CHRONIQUE

LES CONTOURS POLITIQUES DE L’ACCORD ENTRE SALL ET WADE

Le Président de la République en exercice, Macky Sall, et son prédécesseur au pouvoir, Abdoulaye Wade ont scellé, à l’occasion de la première rencontre au Palais Présidentiel après la réconciliation du 27 septembre 2019, un accord  politique avant tout. Une approche de gouvernance plus apaisée du jeu politique et de la gouvernance des affaires publiques du maître du jeu au pouvoir et le repositionnement de l’ancien Président de la République dans l’échiquier politique national et africain, seraient au cœur  de ce pacte entre le Président de l’Alliance pour la République et le patron du Parti démocratique sénégalais. De nouveaux horizons indécis d’une recomposition politique et des alliances stratégiques se dessinent dans le cours du deuxième de Sall.

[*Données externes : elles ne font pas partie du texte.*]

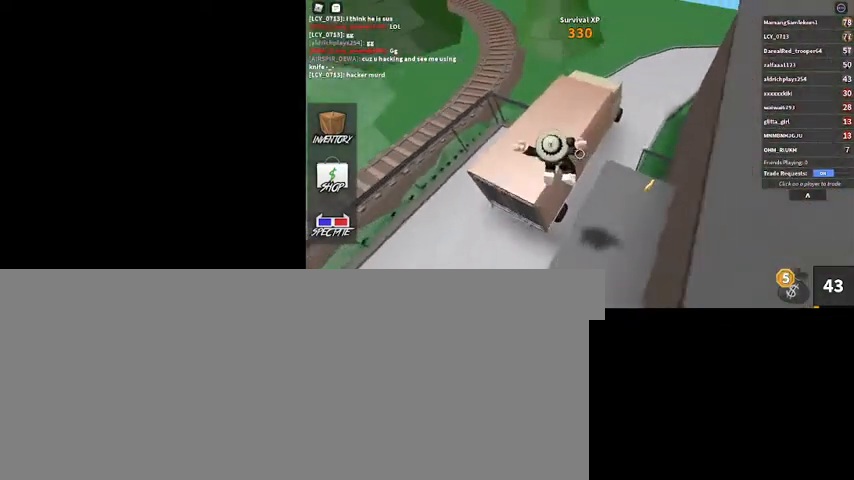
{"keys": ["a", "s"], "mouse": [], "events": [[200, "d", "up"], [400, "a", "down"]]}
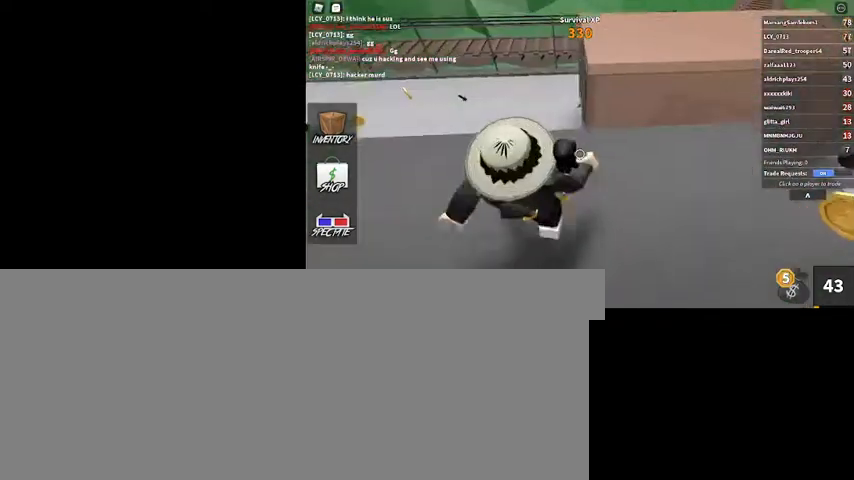
{"keys": ["a", "w"], "mouse": ["right"], "events": [[200, "shift_l", "down"], [233, "s", "up"], [367, "mouse_right", "down"], [400, "shift_l", "up"], [400, "w", "down"]]}
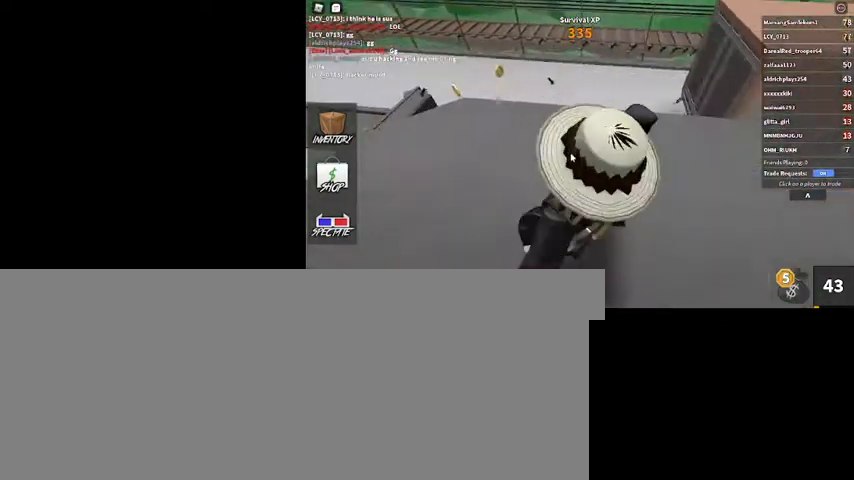
{"keys": ["a"], "mouse": ["right"], "events": [[200, "w", "up"]]}
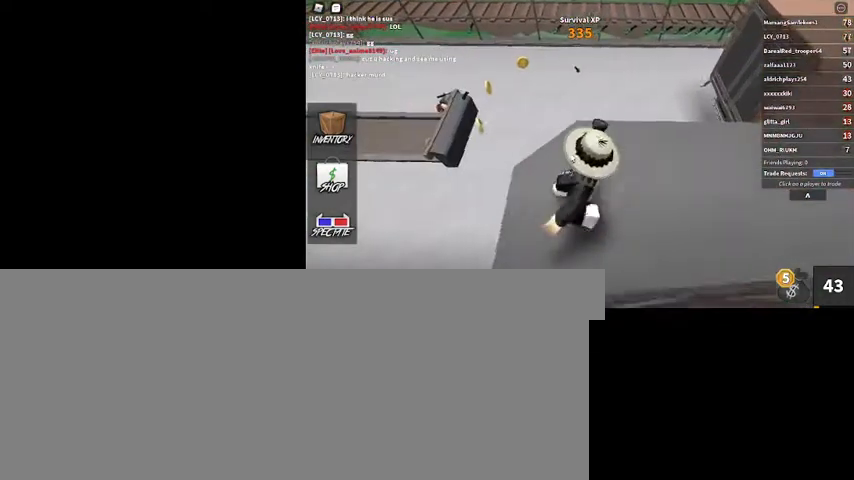
{"keys": ["a", "s", "shift_l"], "mouse": ["right"], "events": [[267, "space", "down"], [300, "s", "down"], [400, "shift_l", "down"], [400, "space", "up"]]}
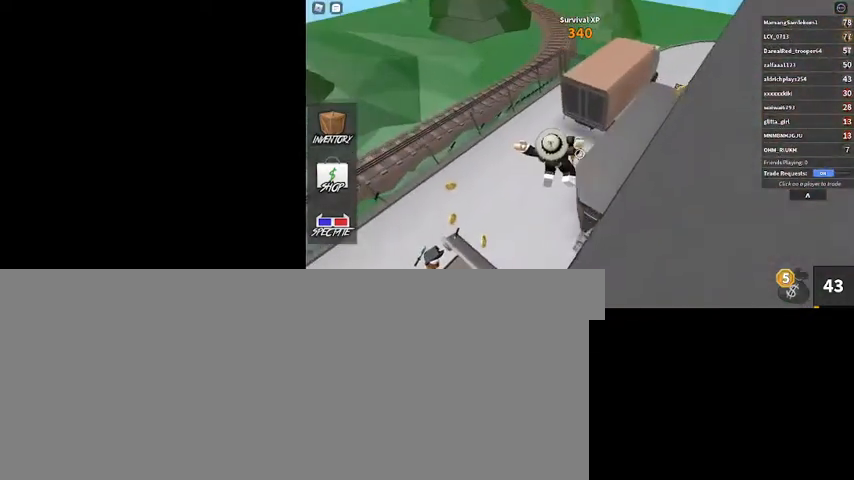
{"keys": ["shift_l", "w"], "mouse": [], "events": [[67, "a", "up"], [67, "shift_l", "up"], [100, "mouse_right", "up"], [133, "d", "down"], [233, "s", "up"], [333, "w", "down"], [367, "d", "up"], [500, "shift_l", "down"]]}
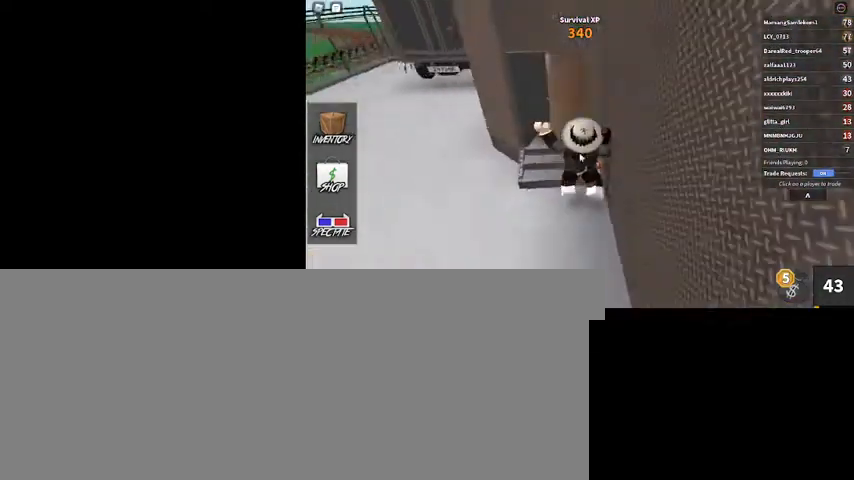
{"keys": ["w"], "mouse": ["right"], "events": [[167, "mouse_right", "down"], [167, "shift_l", "up"], [233, "a", "down"], [433, "a", "up"]]}
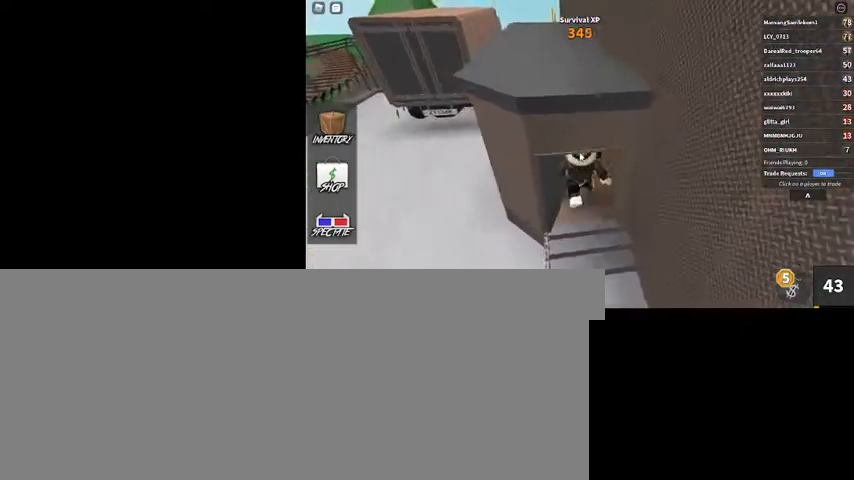
{"keys": ["w"], "mouse": ["right"], "events": []}
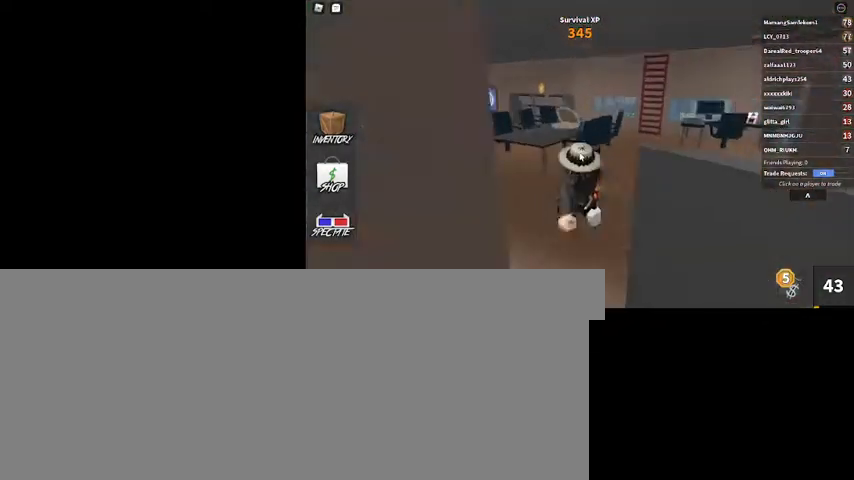
{"keys": ["w"], "mouse": ["right"], "events": [[33, "d", "down"], [200, "d", "up"]]}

Le processus électoral et le statut du chef de l’opposition constituent les deux questions fondamentales que la majorité présidentielle n’a pu, ou su gérer de manière consensuelle avec son opposition depuis l’avènement de la seconde alternance. Les conditions dans lesquelles la dernière présidentielle de février 2019 ont eu lieu expliquent très fortement la posture radicale  de l’ancien Président de la République et encore secrétaire général du Parti Démocratique Sénégalais dans le jeu politique.

Le quasi-boycott de l’élection présidentielle, la bouderie du dialogue politique et du dialogue national résultent de divergences profondes entre les libéraux et la mouvance de la présidentielle. La première rencontre du 13 octobre après la réconciliation entre les responsables de l’Alliance pour la République et du Parti démocratique sénégalais  scelle un lien entre les deux hommes d’État à propos de deux préoccupations majeures qui seront ainsi traitées prochainement  par le dialogue national.

Cette décision commune  laisse penser précisément que le Pds met fin au boycott des discussions entre le pouvoir et ses adversaires. Le Pds sera au banquet du dialogue. Il est difficile à l’état actuel des réflexions entre le maître et son ancien élève de savoir le  contenu réel à cet accord au sujet du processus et du statut du chef de l’opposition. Le  processus électoral, le statut de l’opposition et du chef de l’opposition constituent des objets  de controverses dans les rangs de la classe politique.

La loi du parrainage, la création d’une commission électorale indépendante, la place du Ministère de l’Intérieur et du Conseil Constitutionnel cristallisent des divergences notables suivant que l’on appartient à la majorité présidentielle, à l’opposition radicale ou  à l’opposition modérée. Les républicains et les libéraux auront-ils dans ce contexte conflictuel des positions convergentes ? Quelles seront les propositions des autres acteurs du jeu politique et de la société civile  face à une convergence de vue entre libéraux et républicains – dans laquelle, certes, il est impossible d’exclure une clause concernant le sort de Karim Wade, fils de son père ? Quels seront les critères de désignation du  chef de l’opposition et le  statut de l’opposition ?

Des divergences  potentielles se dessinent entre la majorité et l’opposition radicale. Une gouvernance plus apaisée des conflits entre le pouvoir et son opposition  est  indispensable pour dépasser ces divergences en vue créer les conditions de réalisation de consensus politiques significatifs à propos de questions politiques  délicates. Le  Président de la République Macky Sall est à la croisée des chemins. Il devra trancher entre deux orientations, notamment, persister dans les orientations rigides du premier mandat, fortement influencées par la psychose du deuxième mandat et l’usage de la force de l’État ou accepter un consensus politique et électoral garantissant l’apaisement, la stabilité et une bonne organisation des prochaines élections.

L’ancien président de la République, Abdoulaye Wade est lui aussi contraint de choisir désormais entre l’opposition radicale qu’il  incarne depuis sept ans et une opposition modérée, plus souple, plus consensuelle avec le pouvoir républicain. La deuxième posture est la plus probable. Le responsable libéral a choisi presque une nouvelle posture médiane dans le jeu politique national. Il invite toutefois son homologue à créer toutes les conditions pour une meilleure gestion apaisée des ressources naturelles, singulièrement, le pétrole et le gaz et une approche panafricaine de gouvernances des conflits par le dialogue et la défense des intérêts du continent noir. L’apaisement du climat social, politique, une gouvernance apaisée susceptible de secréter des consensus politiques significatifs et le repositionnement de l’ancien Président de la République – qui œuvre pour le retour de son héritier dans le champ politique-, seront des conséquences de l’accord entre le Président Macky Sall et l’ancien Président de la République, Abdoulaye Wade. Ce nouveau pôle républicain et libéral va se heurter naturellement au camp de l’opposition radicale. Cette dernière  aura probablement une lecture plus critique de cet accord politique.